SecretBit Ventures builds trustworthy AI systems grounded in mathematics, cryptography, and privacy. Founded by Dr. Sameer Wagh, we work at the intersection of agentic AI, secure computation, and privacy-enhancing technologies — turning cutting-edge research into production systems.
What We Do
- Private AI & Secure Computation: Privacy-preserving machine learning, secure multi-party computation, homomorphic encryption, and federated learning — from protocol design to production deployment
- Agentic AI Infrastructure: Secure enclaves for AI evaluation, confidential cross-organization model testing, LLM deployment optimization, and AI-driven code analysis
- Mathematical Foundations: Rigorous cryptographic protocol design, novel proof techniques, and formal security guarantees rooted in deep mathematical expertise
Selected Projects
Secure Enclaves for AI Evaluation
Anthropic & UK AI Safety Institute
Designed and deployed the first pilot of secure enclaves for AI evaluation, enabling confidential cross-organization model testing and setting precedent for industry adoption.
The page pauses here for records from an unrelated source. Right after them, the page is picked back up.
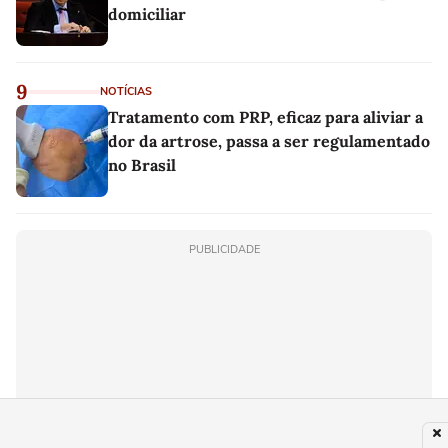
domiciliar
9
NOTÍCIAS
Tratamento com PRP, eficaz para aliviar a
dor da artrose, passa a ser regulamentado
no Brasil
PUBLICIDADE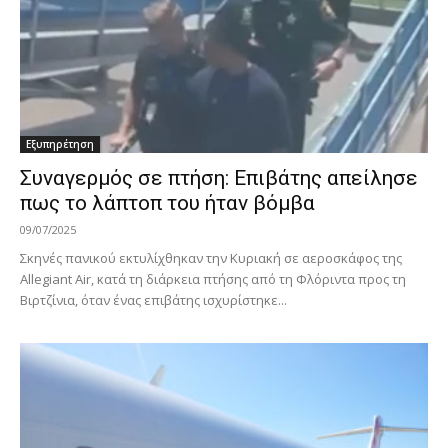
Εξυπηρέτηση
Συναγερμός σε πτήση: Επιβάτης απείλησε
πως το λάπτοπ του ήταν βόμβα
09/07/2025
Σκηνές πανικού εκτυλίχθηκαν την Κυριακή σε αεροσκάφος της
Allegiant Air, κατά τη διάρκεια πτήσης από τη Φλόριντα προς τη
Βιρτζίνια, όταν ένας επιβάτης ισχυρίστηκε...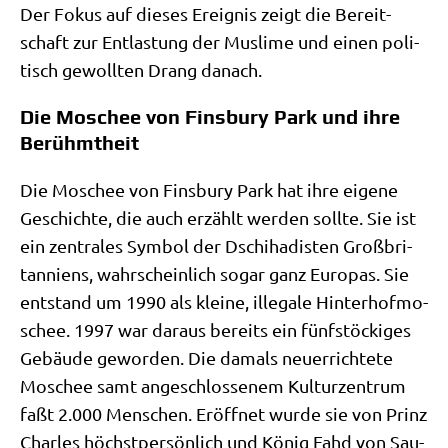
Der Fokus auf die­ses Ereig­nis zeigt die Bereit­
schaft zur Ent­la­stung der Mus­li­me und einen poli­
tisch gewoll­ten Drang danach.
Die Moschee von Finsbury Park und ihre
Berühmtheit
Die Moschee von Fins­bu­ry Park hat ihre eige­ne
Geschich­te, die auch erzählt wer­den soll­te. Sie ist
ein zen­tra­les Sym­bol der Dschi­ha­di­sten Groß­bri­
tan­ni­ens, wahr­schein­lich sogar ganz Euro­pas. Sie
ent­stand um 1990 als klei­ne, ille­ga­le Hin­ter­hof­mo­
schee. 1997 war dar­aus bereits ein fünf­stöcki­ges
Gebäu­de gewor­den. Die damals neu­errich­te­te
Moschee samt ange­schlos­se­nem Kul­tur­zen­trum
faßt 2.000 Men­schen. Eröff­net wur­de sie von Prinz
Charles höchst­per­sön­lich und König Fahd von Sau­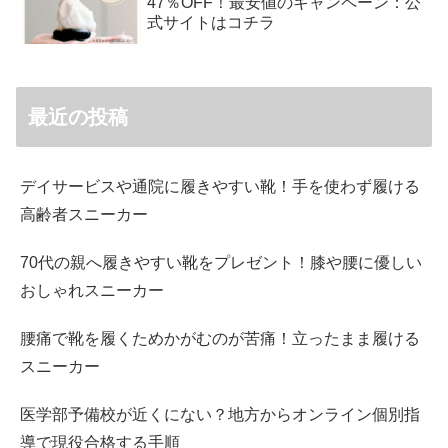
47％OFF！最安値のキャンペーン：公
式サイトはコチラ
最近の投稿
デイサービスや通院に履きやすい靴！手を使わず履ける
高齢者スニーカー
70代の親へ履きやすい靴をプレゼント！膝や腰に優しい
おしゃれスニーカー
腰痛で靴を履くためかがむのが苦痛！立ったまま履ける
スニーカー
医学部予備校が近くにない？地方からオンライン個別指
導で現役合格する手順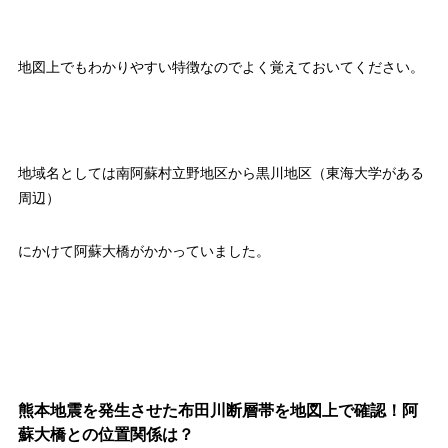
地図上でもわかりやすい特徴なのでよく覚えておいてください。
地域名としては南阿蘇村立野地区から黒川地区（東海大学がある
周辺）
にかけて阿蘇大橋がかかっていました。
熊本地震を発生させた布田川断層帯を地図上で確認！阿
蘇大橋との位置関係は？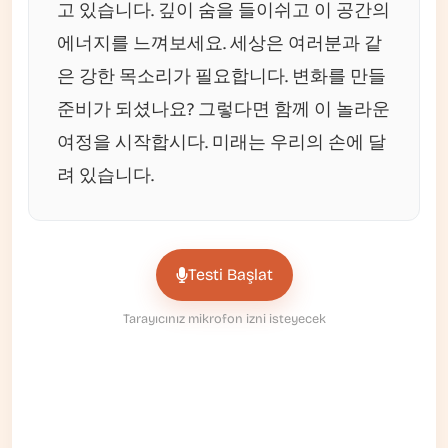
고 있습니다. 깊이 숨을 들이쉬고 이 공간의
에너지를 느껴보세요. 세상은 여러분과 같
은 강한 목소리가 필요합니다. 변화를 만들
준비가 되셨나요? 그렇다면 함께 이 놀라운
여정을 시작합시다. 미래는 우리의 손에 달
려 있습니다.
Testi Başlat
Tarayıcınız mikrofon izni isteyecek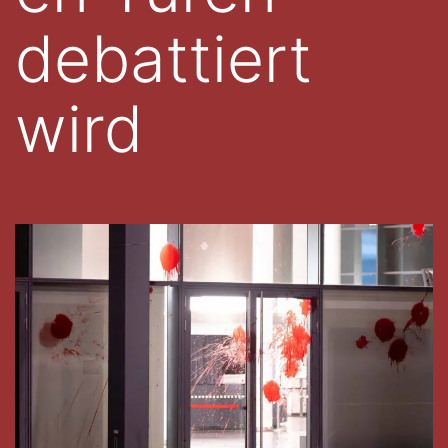
debattiert
wird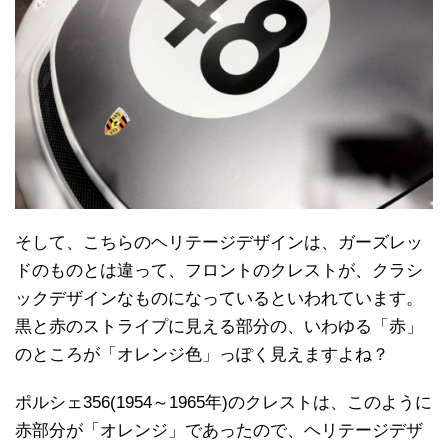
そして、こちらのヘリテージデザインは、ガーズレッ
ドのものとは違って、フロントのクレストが、クラシ
ックデザインなものになっているといわれています。
黒と赤のストライプに見える部分の、いわゆる「赤」
のところが「オレンジ色」っぽく見えますよね？
ポルシェ356(1954～1965年)のクレストは、このように
赤部分が「オレンジ」であったので、ヘリテージデザ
Private Network Trace Analysis
University of Virginia
Privacy-preserving analysis of sensitive network trace data, enabling secure collaboration on network security research without exposing raw traffic.
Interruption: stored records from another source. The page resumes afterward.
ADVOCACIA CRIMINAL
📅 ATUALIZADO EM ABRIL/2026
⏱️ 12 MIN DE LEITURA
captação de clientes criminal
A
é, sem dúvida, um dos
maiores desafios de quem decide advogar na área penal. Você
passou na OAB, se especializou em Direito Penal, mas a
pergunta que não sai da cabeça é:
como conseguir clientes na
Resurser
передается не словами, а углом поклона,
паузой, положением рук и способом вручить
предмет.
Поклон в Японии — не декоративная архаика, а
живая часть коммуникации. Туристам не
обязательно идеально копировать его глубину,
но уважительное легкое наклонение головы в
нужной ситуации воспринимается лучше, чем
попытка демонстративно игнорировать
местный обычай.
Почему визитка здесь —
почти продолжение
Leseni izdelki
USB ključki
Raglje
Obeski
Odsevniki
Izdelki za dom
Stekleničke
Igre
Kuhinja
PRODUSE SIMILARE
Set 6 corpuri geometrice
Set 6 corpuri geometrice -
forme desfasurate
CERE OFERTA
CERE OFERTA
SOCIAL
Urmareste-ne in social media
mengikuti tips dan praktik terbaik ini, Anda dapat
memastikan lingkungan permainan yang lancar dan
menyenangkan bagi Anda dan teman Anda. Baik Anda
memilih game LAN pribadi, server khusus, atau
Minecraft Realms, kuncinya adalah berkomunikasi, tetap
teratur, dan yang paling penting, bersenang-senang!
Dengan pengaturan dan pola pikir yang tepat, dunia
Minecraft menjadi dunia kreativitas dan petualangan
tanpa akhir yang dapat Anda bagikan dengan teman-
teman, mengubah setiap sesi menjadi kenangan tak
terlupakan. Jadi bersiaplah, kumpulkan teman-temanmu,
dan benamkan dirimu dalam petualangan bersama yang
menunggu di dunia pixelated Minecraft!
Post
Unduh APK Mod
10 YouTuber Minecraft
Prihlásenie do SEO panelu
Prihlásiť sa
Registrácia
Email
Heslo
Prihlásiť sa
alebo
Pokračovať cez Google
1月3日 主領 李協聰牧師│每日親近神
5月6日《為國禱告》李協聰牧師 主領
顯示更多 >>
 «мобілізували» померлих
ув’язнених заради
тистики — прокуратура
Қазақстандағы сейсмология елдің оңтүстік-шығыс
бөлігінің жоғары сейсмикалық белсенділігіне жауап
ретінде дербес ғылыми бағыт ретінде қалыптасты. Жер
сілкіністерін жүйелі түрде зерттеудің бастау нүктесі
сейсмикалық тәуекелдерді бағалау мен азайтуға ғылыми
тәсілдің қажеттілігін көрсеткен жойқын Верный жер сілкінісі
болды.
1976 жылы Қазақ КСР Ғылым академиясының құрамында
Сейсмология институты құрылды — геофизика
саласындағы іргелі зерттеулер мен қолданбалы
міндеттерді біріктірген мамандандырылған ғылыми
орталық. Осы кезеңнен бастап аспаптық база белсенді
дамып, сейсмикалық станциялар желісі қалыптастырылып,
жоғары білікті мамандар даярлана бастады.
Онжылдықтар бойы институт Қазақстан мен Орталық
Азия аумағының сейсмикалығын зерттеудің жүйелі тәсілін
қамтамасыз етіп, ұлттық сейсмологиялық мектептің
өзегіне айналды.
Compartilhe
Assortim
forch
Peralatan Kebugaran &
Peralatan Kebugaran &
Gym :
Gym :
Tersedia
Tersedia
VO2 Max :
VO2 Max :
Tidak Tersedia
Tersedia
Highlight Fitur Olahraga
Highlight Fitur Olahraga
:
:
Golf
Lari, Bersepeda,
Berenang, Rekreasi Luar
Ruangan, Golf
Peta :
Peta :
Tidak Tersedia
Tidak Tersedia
Efficient MPC via Wavelet Transforms
Nillion Inc.
Novel wavelet transform-based protocols for efficient secure multi-party computation, pushing the boundaries of practical MPC performance.
Automated AI Code Analysis
Devron Corporation
Built an AI system for automated code analysis at a fraction of the cost, cutting monthly LLM endpoint costs by over 90% through architectural and deployment optimizations.